Hewlett Packard Shoots Their Other Foot
Hewlett Packard (HPQ), a company that is earning records for large and expensive strategic errors, plummeted to new depths of incompetence today with their $8.8 BN write down of Autonomy, a software company they acquired in 2011. The list of enormous acquisitions about which nothing much positive subsequently emerged is shockingly long: Compaq in May 2002 for $25 BN; P&G IT in 2003 for $3BN; Mercury Interactive in 2006 for $4.5BN; Opsware in 2007 for $1.6BN; Electronic Data Systems in 2008 for $13.9BN; 3Com for $2.7BN, Palm for $1.2BN, 3PAR for $2.35BN and ArcSight for $1.5BN all in 2010; Autonomy for $11BN in 2011. And these are just the $1Bn or greater deals. $66.75BN in acquisitions over the past ten years and the company’s market cap is less than half of that. None of today’s board members have served since 2002, but several joined in 2009 since when HPQ has spent $18.75BN including on the ill-fated Autonomy deal. Among those board members who have been around long enough to be responsible are G Kennedy Thompson and John Hammergren (both since 2005), and Marc Andreessen and Rajiv Gupta (both since 2009). There are only eleven board members including CEO Meg Whitman, and she was on the Board when they bought Autonomy prior to becoming CEO.

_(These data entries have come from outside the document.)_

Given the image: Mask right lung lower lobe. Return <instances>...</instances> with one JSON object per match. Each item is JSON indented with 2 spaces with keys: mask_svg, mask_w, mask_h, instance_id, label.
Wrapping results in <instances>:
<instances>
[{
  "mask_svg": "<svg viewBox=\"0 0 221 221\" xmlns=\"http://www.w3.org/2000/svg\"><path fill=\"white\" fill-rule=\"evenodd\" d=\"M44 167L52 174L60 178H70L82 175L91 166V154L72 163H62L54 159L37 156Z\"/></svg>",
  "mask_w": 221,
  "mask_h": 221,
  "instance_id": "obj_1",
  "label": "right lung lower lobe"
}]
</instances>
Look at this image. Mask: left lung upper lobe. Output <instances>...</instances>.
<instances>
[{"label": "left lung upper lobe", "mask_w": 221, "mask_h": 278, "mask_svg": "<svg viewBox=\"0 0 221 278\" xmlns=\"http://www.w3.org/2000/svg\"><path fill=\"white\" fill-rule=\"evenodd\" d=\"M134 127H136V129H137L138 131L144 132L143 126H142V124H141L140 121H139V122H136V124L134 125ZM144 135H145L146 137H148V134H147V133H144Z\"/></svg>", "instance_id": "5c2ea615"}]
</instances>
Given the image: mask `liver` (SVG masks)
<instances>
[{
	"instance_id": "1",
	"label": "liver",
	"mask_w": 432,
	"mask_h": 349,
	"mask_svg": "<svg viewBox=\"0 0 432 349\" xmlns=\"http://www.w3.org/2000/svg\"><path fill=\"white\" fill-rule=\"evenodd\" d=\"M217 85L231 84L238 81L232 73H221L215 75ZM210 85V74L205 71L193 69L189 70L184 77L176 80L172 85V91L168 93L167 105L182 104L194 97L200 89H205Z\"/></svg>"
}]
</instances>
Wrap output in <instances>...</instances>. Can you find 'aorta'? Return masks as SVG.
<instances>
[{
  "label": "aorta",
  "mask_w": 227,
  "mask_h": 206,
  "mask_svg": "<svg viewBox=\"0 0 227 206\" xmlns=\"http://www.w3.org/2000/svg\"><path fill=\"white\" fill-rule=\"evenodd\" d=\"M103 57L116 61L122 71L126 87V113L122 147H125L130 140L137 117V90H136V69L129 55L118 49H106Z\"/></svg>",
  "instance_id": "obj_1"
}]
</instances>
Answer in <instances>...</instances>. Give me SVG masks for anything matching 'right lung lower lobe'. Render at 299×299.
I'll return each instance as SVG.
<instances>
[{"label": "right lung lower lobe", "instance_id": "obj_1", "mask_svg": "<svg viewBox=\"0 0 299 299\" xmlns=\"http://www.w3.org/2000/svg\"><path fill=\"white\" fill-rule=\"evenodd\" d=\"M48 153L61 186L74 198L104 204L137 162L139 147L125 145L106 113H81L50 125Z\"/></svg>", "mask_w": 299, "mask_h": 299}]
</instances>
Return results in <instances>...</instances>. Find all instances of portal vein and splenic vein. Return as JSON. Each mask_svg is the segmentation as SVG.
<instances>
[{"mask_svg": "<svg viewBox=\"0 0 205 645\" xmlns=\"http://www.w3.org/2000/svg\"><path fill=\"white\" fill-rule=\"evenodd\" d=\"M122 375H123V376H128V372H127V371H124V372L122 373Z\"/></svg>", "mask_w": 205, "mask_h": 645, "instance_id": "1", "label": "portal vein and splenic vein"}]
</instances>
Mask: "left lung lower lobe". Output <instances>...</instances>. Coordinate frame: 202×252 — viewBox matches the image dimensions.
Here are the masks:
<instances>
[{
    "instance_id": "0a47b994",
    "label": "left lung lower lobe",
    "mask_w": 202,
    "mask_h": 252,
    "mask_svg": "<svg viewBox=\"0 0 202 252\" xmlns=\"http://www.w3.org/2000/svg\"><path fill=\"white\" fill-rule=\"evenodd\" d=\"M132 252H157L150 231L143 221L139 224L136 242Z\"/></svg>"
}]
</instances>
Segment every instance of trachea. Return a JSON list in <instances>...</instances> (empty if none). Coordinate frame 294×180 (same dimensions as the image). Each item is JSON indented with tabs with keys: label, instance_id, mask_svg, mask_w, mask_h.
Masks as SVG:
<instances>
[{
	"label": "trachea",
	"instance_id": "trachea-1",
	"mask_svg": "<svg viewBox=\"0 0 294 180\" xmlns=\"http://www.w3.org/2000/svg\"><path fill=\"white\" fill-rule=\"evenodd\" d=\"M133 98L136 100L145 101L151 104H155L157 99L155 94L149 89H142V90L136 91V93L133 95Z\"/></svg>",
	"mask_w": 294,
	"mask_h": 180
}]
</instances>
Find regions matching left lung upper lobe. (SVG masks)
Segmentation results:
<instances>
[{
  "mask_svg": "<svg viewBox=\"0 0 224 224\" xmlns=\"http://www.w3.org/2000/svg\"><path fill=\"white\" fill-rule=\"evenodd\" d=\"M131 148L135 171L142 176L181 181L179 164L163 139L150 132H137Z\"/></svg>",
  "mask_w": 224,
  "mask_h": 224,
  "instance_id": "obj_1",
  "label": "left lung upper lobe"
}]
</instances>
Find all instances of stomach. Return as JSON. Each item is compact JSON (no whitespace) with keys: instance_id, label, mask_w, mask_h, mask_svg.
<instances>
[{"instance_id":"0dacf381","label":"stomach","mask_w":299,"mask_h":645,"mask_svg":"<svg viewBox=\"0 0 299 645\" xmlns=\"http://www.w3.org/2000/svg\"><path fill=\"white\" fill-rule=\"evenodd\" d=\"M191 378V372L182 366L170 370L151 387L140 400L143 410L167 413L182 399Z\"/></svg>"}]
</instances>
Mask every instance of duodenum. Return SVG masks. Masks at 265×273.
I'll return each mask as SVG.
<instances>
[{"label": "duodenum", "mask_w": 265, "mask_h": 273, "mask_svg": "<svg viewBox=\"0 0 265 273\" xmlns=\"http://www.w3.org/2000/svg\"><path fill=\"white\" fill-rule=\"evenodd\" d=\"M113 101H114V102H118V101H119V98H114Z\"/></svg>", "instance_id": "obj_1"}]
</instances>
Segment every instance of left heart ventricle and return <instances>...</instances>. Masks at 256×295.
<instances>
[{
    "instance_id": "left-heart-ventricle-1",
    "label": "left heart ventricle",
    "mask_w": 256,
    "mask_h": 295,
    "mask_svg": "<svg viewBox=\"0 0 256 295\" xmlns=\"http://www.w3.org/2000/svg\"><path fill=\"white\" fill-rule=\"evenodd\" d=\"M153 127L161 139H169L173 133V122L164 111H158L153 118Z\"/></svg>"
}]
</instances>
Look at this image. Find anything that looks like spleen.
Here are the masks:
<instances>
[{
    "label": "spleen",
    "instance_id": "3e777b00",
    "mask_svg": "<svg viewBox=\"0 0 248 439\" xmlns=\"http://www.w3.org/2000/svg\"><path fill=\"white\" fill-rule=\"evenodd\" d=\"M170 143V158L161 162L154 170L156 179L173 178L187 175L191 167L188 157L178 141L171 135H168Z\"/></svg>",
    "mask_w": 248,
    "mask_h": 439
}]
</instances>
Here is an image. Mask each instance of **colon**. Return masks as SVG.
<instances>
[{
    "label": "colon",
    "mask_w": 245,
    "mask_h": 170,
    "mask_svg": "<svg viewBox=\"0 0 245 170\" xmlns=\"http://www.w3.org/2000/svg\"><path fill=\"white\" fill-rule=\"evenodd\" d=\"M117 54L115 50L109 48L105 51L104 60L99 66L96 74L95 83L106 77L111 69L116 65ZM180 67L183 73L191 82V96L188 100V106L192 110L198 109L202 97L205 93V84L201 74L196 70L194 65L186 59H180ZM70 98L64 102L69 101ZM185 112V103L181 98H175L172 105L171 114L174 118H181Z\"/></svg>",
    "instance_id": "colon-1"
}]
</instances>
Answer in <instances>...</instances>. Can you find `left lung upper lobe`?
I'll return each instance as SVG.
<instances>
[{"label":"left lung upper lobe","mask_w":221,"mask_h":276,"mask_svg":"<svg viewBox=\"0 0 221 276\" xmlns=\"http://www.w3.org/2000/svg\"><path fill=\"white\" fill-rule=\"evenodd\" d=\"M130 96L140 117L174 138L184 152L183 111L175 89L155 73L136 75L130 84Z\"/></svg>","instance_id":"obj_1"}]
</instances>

When you write a check for $11BN and subsequently find you were ripped off, you can’t seriously blame anyone but yourselves. Pointing the finger at the former management of Autonomy or the auditor just further confirms that none of these people should be managing anybody’s money but their own. For our part, while we’re thankful to have never been investors, we’re going to add the HPQ Rule to our investment process that rejects any investment in a company with one of these value destroyers on its board of directors.